Problem statement:
When you copy the entries, omit the images and keep every word as it is.

#####

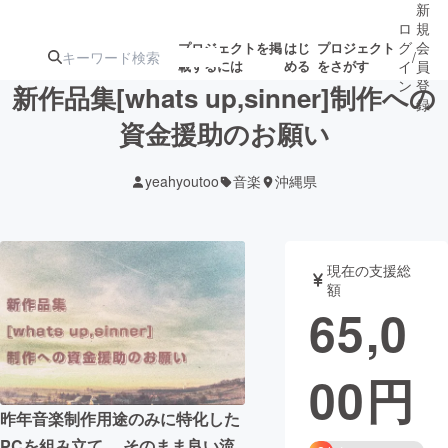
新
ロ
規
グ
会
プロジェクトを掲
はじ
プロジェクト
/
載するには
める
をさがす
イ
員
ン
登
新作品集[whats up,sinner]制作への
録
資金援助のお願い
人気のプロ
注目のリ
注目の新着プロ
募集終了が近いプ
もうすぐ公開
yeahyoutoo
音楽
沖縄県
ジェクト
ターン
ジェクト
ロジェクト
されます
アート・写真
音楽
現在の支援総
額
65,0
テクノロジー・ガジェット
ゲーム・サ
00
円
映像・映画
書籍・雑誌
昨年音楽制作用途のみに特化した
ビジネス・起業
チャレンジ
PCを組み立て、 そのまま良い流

#####

Task solution:
新
ロ
規
グ
会
プロジェクトを掲
はじ
プロジェクト
/
載するには
める
をさがす
イ
員
ン
登
新作品集[whats up,sinner]制作への
録
資金援助のお願い
人気のプロ
注目のリ
注目の新着プロ
募集終了が近いプ
もうすぐ公開
yeahyoutoo
音楽
沖縄県
ジェクト
ターン
ジェクト
ロジェクト
されます
アート・写真
音楽
現在の支援総
額
65,0
テクノロジー・ガジェット
ゲーム・サ
00
円
映像・映画
書籍・雑誌
昨年音楽制作用途のみに特化した
ビジネス・起業
チャレンジ
PCを組み立て、 そのまま良い流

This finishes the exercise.